---- RECORD EXCERPTS
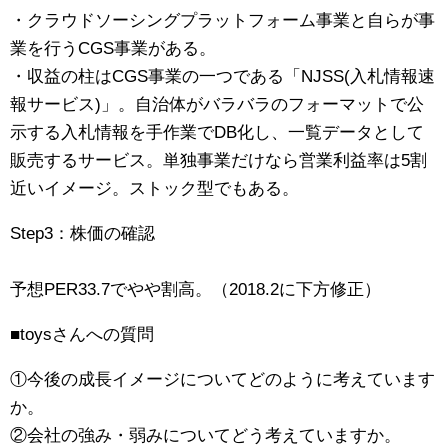
・クラウドソーシングプラットフォーム事業と自らが事
業を行うCGS事業がある。
・収益の柱はCGS事業の一つである「NJSS(入札情報速
報サービス)」。自治体がバラバラのフォーマットで公
示する入札情報を手作業でDB化し、一覧データとして
販売するサービス。単独事業だけなら営業利益率は5割
近いイメージ。ストック型でもある。
Step3：株価の確認
予想PER33.7でやや割高。（2018.2に下方修正）
■toysさんへの質問
①今後の成長イメージについてどのように考えています
か。
②会社の強み・弱みについてどう考えていますか。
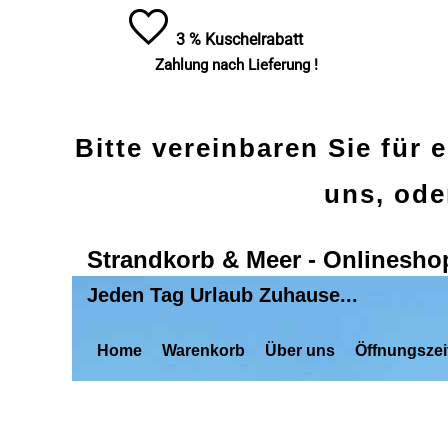
3 % Kuschelrabatt
Zahlung nach Lieferung !
Bitte vereinbaren Sie für 
uns, ode
Strandkorb & Meer - Onlinesho
Jeden Tag Urlaub Zuhause...
Home
Warenkorb
Über uns
Öffnungszei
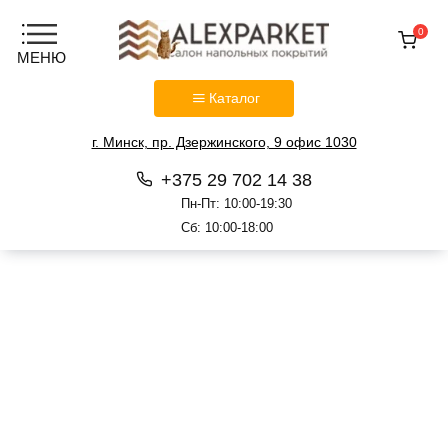
0
Каталог
г. Минск, пр. Дзержинского, 9 офис 1030
+375 29 702 14 38
Пн-Пт: 10:00-19:30
Сб: 10:00-18:00
Перейти
к
содержанию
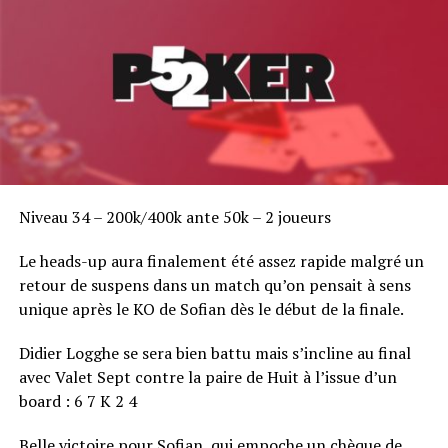
Niveau 34 – 200k/400k ante 50k – 2 joueurs
Le heads-up aura finalement été assez rapide malgré un
retour de suspens dans un match qu’on pensait à sens
unique après le KO de Sofian dès le début de la finale.
Didier Logghe se sera bien battu mais s’incline au final
avec Valet Sept contre la paire de Huit à l’issue d’un
board : 6 7 K 2 4
Belle victoire pour Sofian, qui empoche un chèque de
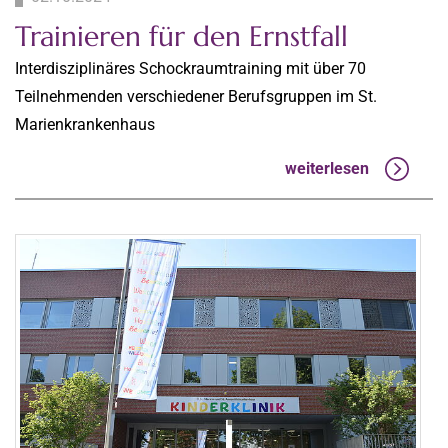
Trainieren für den Ernstfall
Interdisziplinäres Schockraumtraining mit über 70
Teilnehmenden verschiedener Berufsgruppen im St.
Marienkrankenhaus
weiterlesen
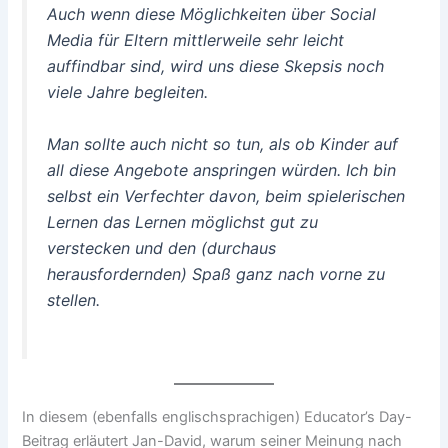
Auch wenn diese Möglichkeiten über Social
Media für Eltern mittlerweile sehr leicht
auffindbar sind, wird uns diese Skepsis noch
viele Jahre begleiten.
Man sollte auch nicht so tun, als ob Kinder auf
all diese Angebote anspringen würden. Ich bin
selbst ein Verfechter davon, beim spielerischen
Lernen das Lernen möglichst gut zu
verstecken und den (durchaus
herausfordernden) Spaß ganz nach vorne zu
stellen.
In diesem (ebenfalls englischsprachigen) Educator’s Day-
Beitrag erläutert Jan-David, warum seiner Meinung nach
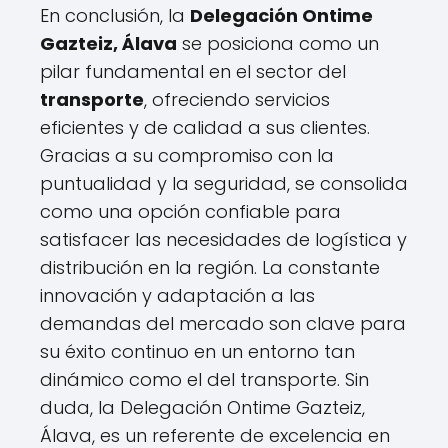
En conclusión, la
Delegación Ontime
Gazteiz, Álava
se posiciona como un
pilar fundamental en el sector del
transporte
, ofreciendo servicios
eficientes y de calidad a sus clientes.
Gracias a su compromiso con la
puntualidad y la seguridad, se consolida
como una opción confiable para
satisfacer las necesidades de logística y
distribución en la región. La constante
innovación y adaptación a las
demandas del mercado son clave para
su éxito continuo en un entorno tan
dinámico como el del transporte. Sin
duda, la Delegación Ontime Gazteiz,
Álava, es un referente de excelencia en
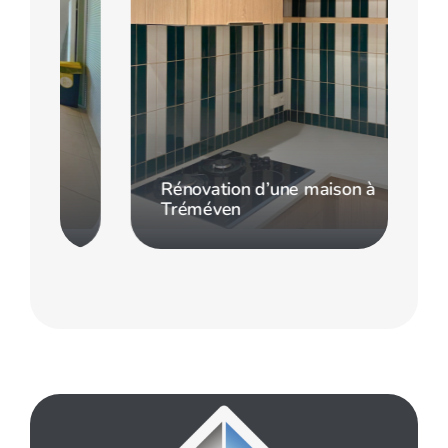
Rénovation d’une maison à
Tréméven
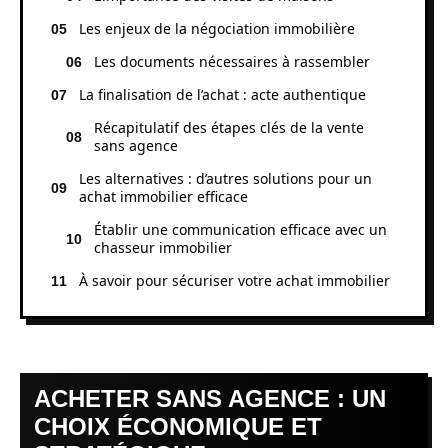
Les enjeux de la négociation immobilière
Les documents nécessaires à rassembler
La finalisation de l’achat : acte authentique
Récapitulatif des étapes clés de la vente
sans agence
Les alternatives : d’autres solutions pour un
achat immobilier efficace
Établir une communication efficace avec un
chasseur immobilier
À savoir pour sécuriser votre achat immobilier
ACHETER SANS AGENCE : UN
CHOIX ÉCONOMIQUE ET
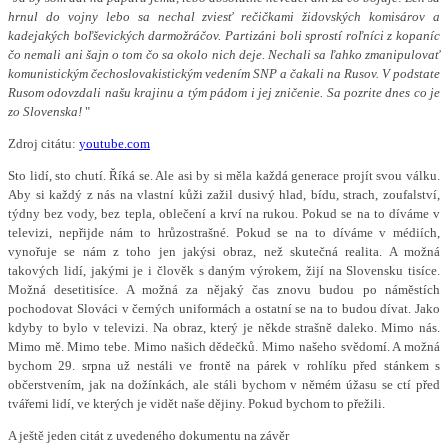
hrnul do vojny lebo sa nechal zviesť rečičkami židovských komisárov a
kadejakých boľševických darmožráčov. Partizáni boli sprostí roľníci z kopaníc
čo nemali ani šajn o tom čo sa okolo nich deje. Nechali sa ľahko zmanipulovať
komunistickým čechoslovakistickým vedením SNP a čakali na Rusov. V podstate
Rusom odovzdali našu krajinu a tým pádom i jej zničenie. Sa pozrite dnes co je
zo Slovenska!
"
Zdroj citátu:
youtube.com
Sto lidí, sto chutí. Říká se. Ale asi by si měla každá generace projít svou válku.
Aby si každý z nás na vlastní kůži zažil dusivý hlad, bídu, strach, zoufalství,
týdny bez vody, bez tepla, oblečení a krví na rukou. Pokud se na to díváme v
televizi, nepřijde nám to hrůzostrašné. Pokud se na to díváme v médiích,
vynořuje se nám z toho jen jakýsi obraz, než skutečná realita. A možná
takových lidí, jakými je i člověk s daným výrokem, žijí na Slovensku tisíce.
Možná desetitisíce. A možná za nějaký čas znovu budou po náměstích
pochodovat Slováci v černých uniformách a ostatní se na to budou dívat. Jako
kdyby to bylo v televizi. Na obraz, který je někde strašně daleko. Mimo nás.
Mimo mě. Mimo tebe. Mimo našich dědečků. Mimo našeho svědomí. A možná
bychom 29. srpna už nestáli ve frontě na párek v rohlíku před stánkem s
občerstvením, jak na dožínkách, ale stáli bychom v němém úžasu se ctí před
tvářemi lidí, ve kterých je vidět naše dějiny. Pokud bychom to přežili.
A ještě jeden citát z uvedeného dokumentu na závěr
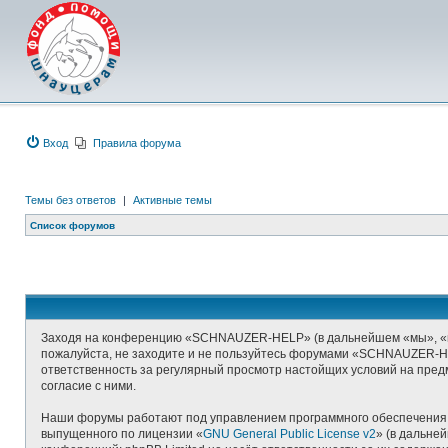
Вход
Правила форума
Темы без ответов
|
Активные темы
Список форумов
Заходя на конференцию «SCHNAUZER-HELP» (в дальнейшем «мы», «наш»
пожалуйста, не заходите и не пользуйтесь форумами «SCHNAUZER-HEL
ответственность за регулярный просмотр настойщих условий на пре
согласие с ними.
Наши форумы работают под управлением программного обеспечения д
выпущенного по лицензии «
GNU General Public License v2
» (в дальне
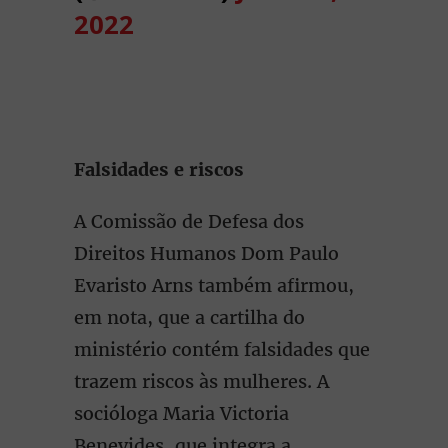
2022
Falsidades e riscos
A Comissão de Defesa dos
Direitos Humanos Dom Paulo
Evaristo Arns também afirmou,
em nota, que a cartilha do
ministério contém falsidades que
trazem riscos às mulheres. A
socióloga Maria Victoria
Benevides, que integra a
--------
Nothing but the lines with "obraz" should be returned, copied from the entries above.

vynořuje se nám z toho jen jakýsi obraz, než skutečná realita. A možná
kdyby to bylo v televizi. Na obraz, který je někde strašně daleko. Mimo nás.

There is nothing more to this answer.